# Community Participation > Mapping Challenge Suggestions >  Suggestion: theme park/zoo map

## SJS

I've always been fascinated by theme park and zoo maps.  I'd love to see what some of you would come up with.  It could be a modern zoo/theme park, a fantastic one, a futuristic one, or a creative interpretation of one.

----------


## Bogie

I made a Zoo for monsters years ago.  If you are interested you can see it at rpgmapshare.  The link will take you to it.   There are 2 versions, one with & one without monsters.

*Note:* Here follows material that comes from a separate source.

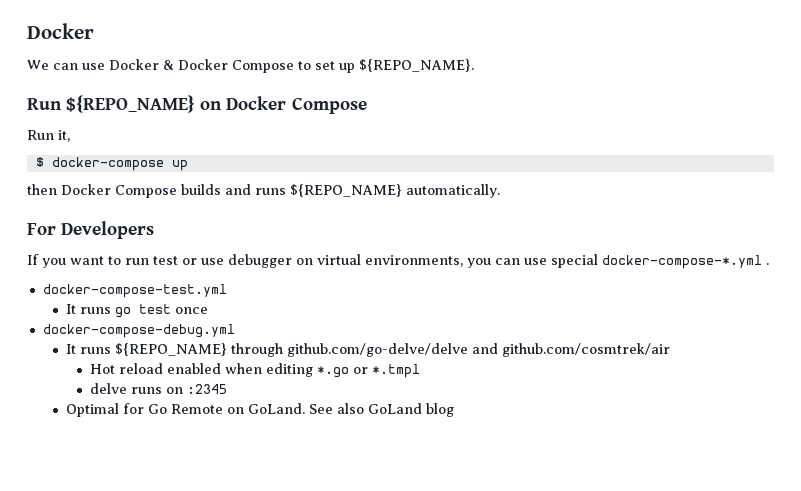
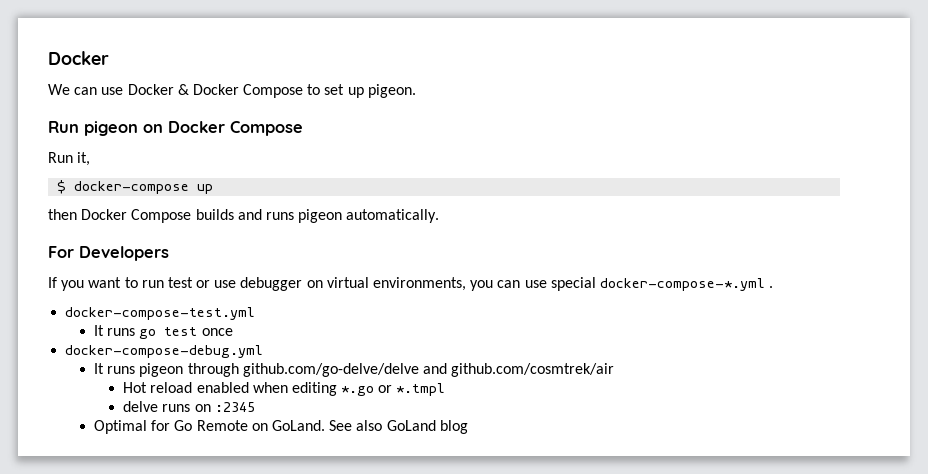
[359,59,474,72] [27,95,196,113] ${REPO_NAME}. // Run ${REPO_NAME} -> [367,84,416,98] [48,121,138,136] pigeon. // Run pigeon
[290,184,402,197] ${REPO_NAME} -> [298,209,343,223] pigeon
[115,343,228,356] ${REPO_NAME} -> [139,363,184,377] pigeon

Monster-Prison-Creatures2_bg | RPGMapShare.com

----------


## SJS

> I made a Zoo for monsters years ago.  If you are interested you can see it at rpgmapshare.  The link will take you to it.   There are 2 versions, one with & one without monsters.
> 
> Monster-Prison-Creatures2_bg | RPGMapShare.com


Cool, that was fun to see.  I think I spotted a Beholder cage... How did they catch that dude?!

----------


## Bogie

They switched his contacts. :Wink:

----------


## SJS

A myopic Beholder...  :Smile:

----------


## Bogie

No, he has astigmatism.

----------


## KenG

I hope it has one way glass!! 

I think this is a great idea.  I'd like to make the theme park from ZombieLand..

KenG

----------


## Xeonicus

I've been wanted to map out a traveling menagerie/circus for a fantasy setting.  It sounds like you could get very creative and go many different ways.

----------


## arsheesh

Could be an interesting challenge.  Curious to see if there is interest in this.

----------